Page text

····················

As for the problems we mentioned in Section 2, we propose the solution scheme in this section so as to apply RCC for 3D mesh model RDH. Basically, our proposed RDH scheme is based on three-dimensional PEH modification. Firstly, we design a double-layered prediction method to construct the prediction errors with shape histogram. Then we combine the adjacent three PEs as a prediction-error triplet (PET) and manipulate the three-dimensional PEH which has the smaller entropy than one-dimensional PEH. With an injective mapping function, we project the three-dimensional PEH into one-dimensional PET sequence which is suitable for RCC. At last, we define the distortion metrics which is also significant for guiding the optimal histogram modification manner.

3.1 Prediction scheme

A 3D model represents a 3D object using a collection of points in the 3D space, connected by various geometric entities such as triangles, lines, curved surfaces, etc. Among various of representations for 3D model, polygonal meshes are the most popular by far, thus we use polygonal mesh models in .ply format as our experimental model. For a .ply file, it consists of a header followed by a list of vertices and then a list of polygons, the header specified how many vertices and polygons are in the file, and also states what properties are associated with each vertex, such as (x, y, z) coordinates, normals and color. The vertex list contains the indices of vertices, x-axis coordinate, y-axis coordinate, and z-axis coordinate, and the face list defines the polygon faces which are simply lists of indices into the vertex list, and each face begins with a count of the number of elements in each list.

A polygonal mesh models consists of a set of vertices, as denoted by V = {v 1, v 2,...v N } and a vertex position v i specifies the coordinates {v i x , v i y , v i z } in R 3. The mesh topology means the connectivity between vertices. Two vertices are termed neighbors if one edge connects them so that the vertices in the same face are co-neighbors, thus we can record the neighbors for each vertex efficiently by traversing the face list in order to find the faces which contain the given vertex. Based on this file format property, we design the double-layered prediction scheme for 3D mesh models. It should be noted that, this prediction method is also significant for 3D models in .obj format which is another popular file format for 3D mesh models.

····················

Exercise data

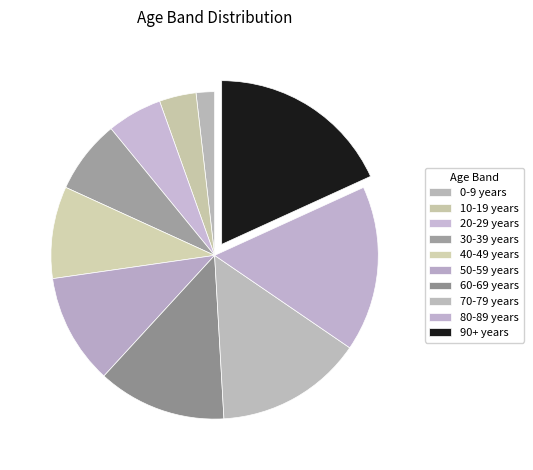

What is the change in value from 30-39 years to 70-79 years?

+4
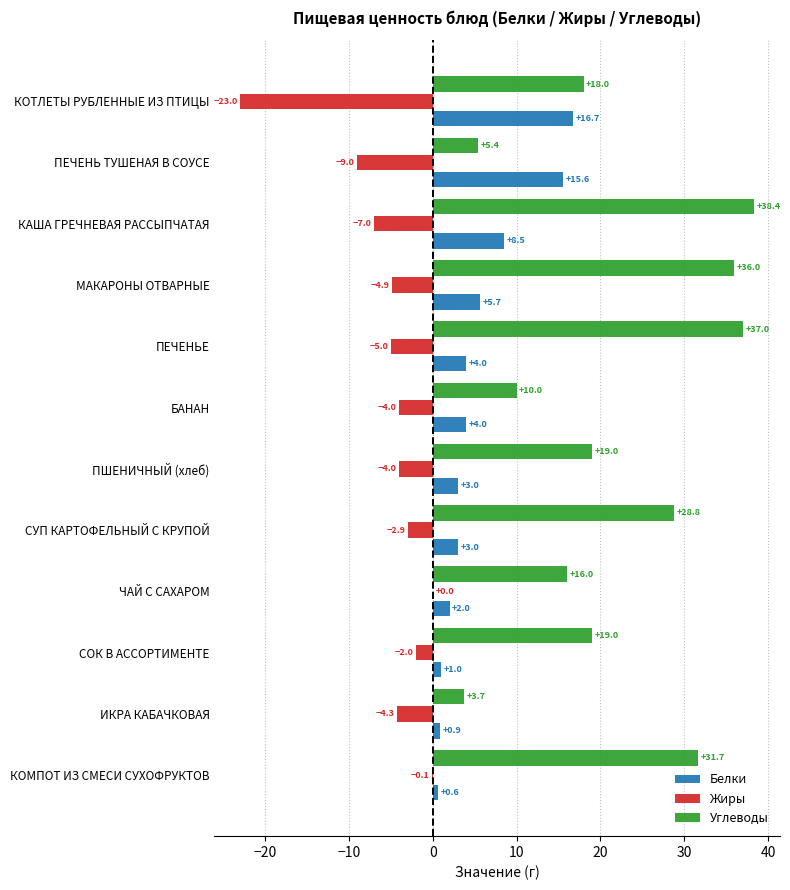

At which category is the sum across all series the highest?

КАША ГРЕЧНЕВАЯ РАССЫПЧАТАЯ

····················

Exercises to complete
• a. Answer these questions from the passage on data hiding in 3D mesh models:
(i) In what file format are the experimental models?
(ii) In a .ply file, what follows directly after the header?
(iii) Under what condition are two vertices termed neighbors?
• b. Extend the passage on data hiding in 3D mesh models from the point where it stops.
The material placed alongside this text was drawn from a separate source.

Exercise answers
• a.
(i) The .ply format.
(ii) A list of vertices.
(iii) When one edge connects them.

• b.
Depending on the odd-even property of indices into the vertex list, we divide the vertices into two sets: the “embedded” set and the “referenced” set. The “embedded” set is used for embedding data and the “referenced” set is used for prediction, and if needed, we can use the “referenced” set to embed data and use the modified “embedded” set for prediction at the second round. This alternative procedure can be operated several rounds to increase the EC if the distortion is under the limited. It should be mentioned here, without loss of generality, these two sets are independent with each other, which means changing the coordinates of vertices on the “embedded” set do not affect vertices on the “referenced” set, and vice versa. With the use of this independent property, we make sure the coordinates of predicted vertices keep unchanged, for sake of extracting data and restoring cover losslessly.

Since the multi-round prediction and data embedding process are similar, we only use the first-round procedure for illustration, which is shown in Fig. 2, and Table 1 shows the file format for this local region. In Fig. 2, the labeled numbers are vertex indices into the vertex list, and the vertices with odd index are defined as the “embedded” set for embedding (square point), while the vertices with even index belong to the “referenced” set for prediction (circle point). We traverse all the vertices on the “embedded” set in ascending order by their indices and find their neighbors on the “referenced” set. Through calculating the difference between the real position and predicted position, we construct the PEs sequence. For example, 1 is firstly traversed, we traverse the face list to find the faces containing 1, by this we record 2, 3, 4, 5, 6, 13 as its neighboring vertices, and then we select the neighboring vertices belong to the “referenced” set, which are 2, 4, 6, to predict the position of 1, because they will not be changed in the first-round embedding process for sake of reversibility. Similarly, we use 2, 4, 8 to predict 3, and, 4, 6, 10 for 5, keep this way until all the vertices on the “embedded” set have been predicted.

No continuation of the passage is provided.